Saudi king orders payout to state employees, reshuffles cabinet

RIYADH - Reuters

AFP Photo

Saudi Arabia's new King Salman ordered a lavish payout to all state employees on Jan. 30 and reshuffled some top government jobs while keeping in place the oil, foreign, finance, defence and interior ministers.
   
The top oil exporter will pay two months of bonus salary to all state employees and pension to retired government workers, he said in a series of decrees read aloud on state television a week after Salman succeeded his brother Abdullah as king.
   
He removed two of the late king's sons from big jobs, making Faisal bin Bandar Riyadh governor instead of Turki bin Abdullah and reinstating Khaled al-Faisal as Mecca governor less than two years after he was replaced by Mishaal bin Abdullah.
   
The two jobs are usually held by senior princes and have sometimes been stepping stones to higher positions.
   
In a possible indication of Salman's approach to social reform, he also replaced several top religious officials, removing two clerics known as comparative liberals who headed the Justice Ministry and Religious Police.
  
He also appointed Mohammed Jadaan, a lawyer, as the new head of the Capital Market Authority, the state regulator for the stock market which will open to direct foreign participation later this year.
   
He kept in place veteran Oil Minister Ali al-Naimi, Finance Minister Ibrahim Alassaf and Foreign Minister Prince Saud al-Faisal.
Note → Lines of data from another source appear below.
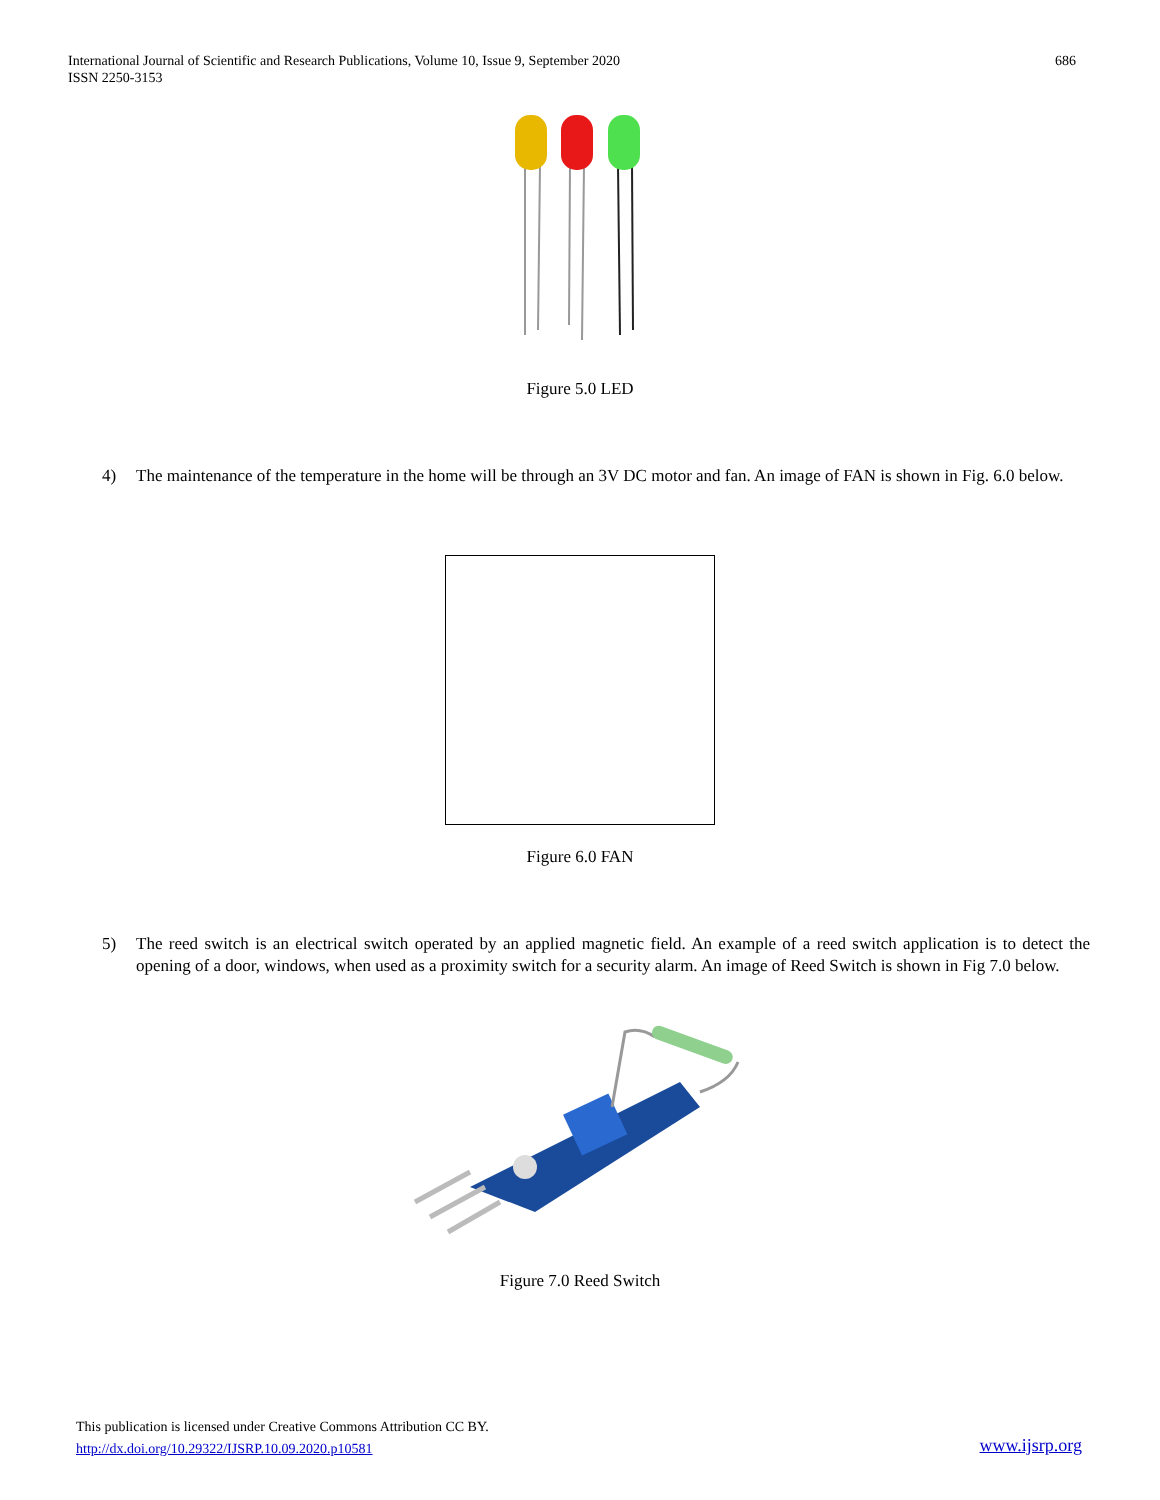International Journal of Scientific and Research Publications, Volume 10, Issue 9, September 2020
ISSN 2250-3153
686
Figure 5.0 LED
4) The maintenance of the temperature in the home will be through an 3V DC motor and fan. An image of FAN is shown in Fig. 6.0 below.
Figure 6.0 FAN
5) The reed switch is an electrical switch operated by an applied magnetic field. An example of a reed switch application is to detect the opening of a door, windows, when used as a proximity switch for a security alarm. An image of Reed Switch is shown in Fig 7.0 below.
Figure 7.0 Reed Switch
This publication is licensed under Creative Commons Attribution CC BY.
http://dx.doi.org/10.29322/IJSRP.10.09.2020.p10581
www.ijsrp.org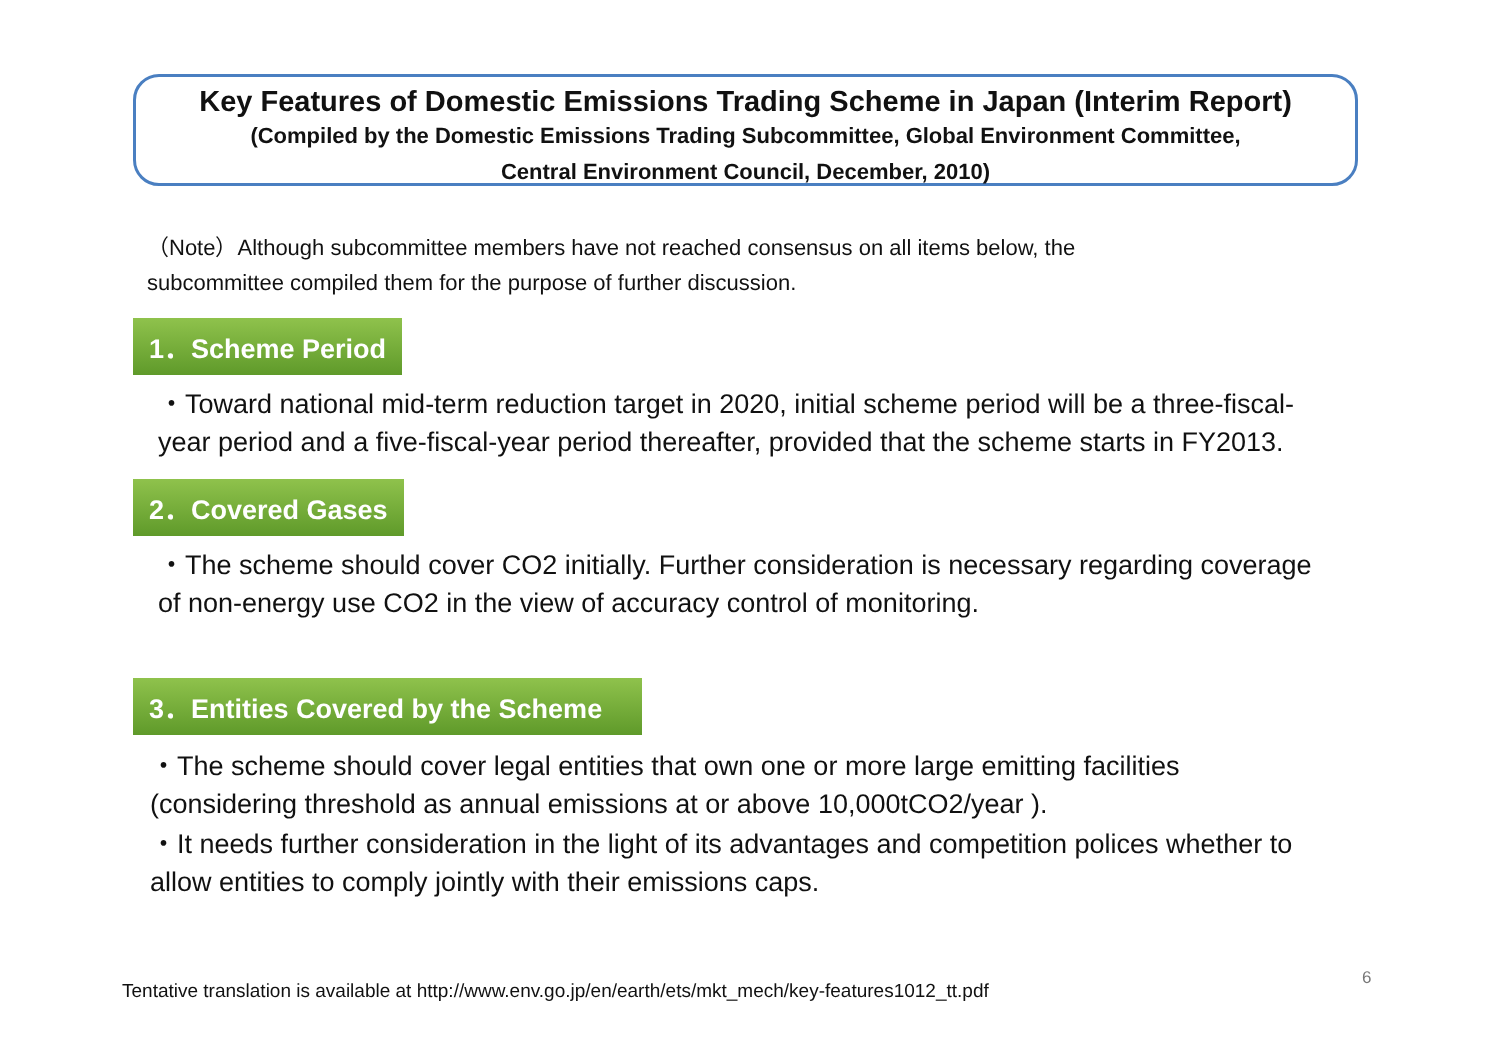Key Features of Domestic Emissions Trading Scheme in Japan (Interim Report)
(Compiled by the Domestic Emissions Trading Subcommittee, Global Environment Committee,
Central Environment Council, December, 2010)
（Note）Although subcommittee members have not reached consensus on all items below, the
subcommittee compiled them for the purpose of further discussion.
1．Scheme Period
・Toward national mid-term reduction target in 2020, initial scheme period will be a three-fiscal-year period and a five-fiscal-year period thereafter, provided that the scheme starts in FY2013.
2．Covered Gases
・The scheme should cover CO2 initially. Further consideration is necessary regarding coverage of non-energy use CO2 in the view of accuracy control of monitoring.
3．Entities Covered by the Scheme
・The scheme should cover legal entities that own one or more large emitting facilities (considering threshold as annual emissions at or above 10,000tCO2/year ).
・It needs further consideration in the light of its advantages and competition polices whether to allow entities to comply jointly with their emissions caps.
Tentative translation is available at http://www.env.go.jp/en/earth/ets/mkt_mech/key-features1012_tt.pdf
6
The Labour, commerce, transport and economy and planning ministers were also kept unchanged.
   
He appointed new ministers of agriculture, education and information and a new head of the intelligence services.
   
He also merged the education ministry and higher education ministry and abolished the Supreme Council for Petroleum and Minerals Affairs, replacing it with a new body, according to the text of a royal decree read out on state television.
   
The king, who took power a week ago after Abdullah's death early on Friday morning, also kept in place the late king's son Miteb as Minister of the National Guard, an important strategic post.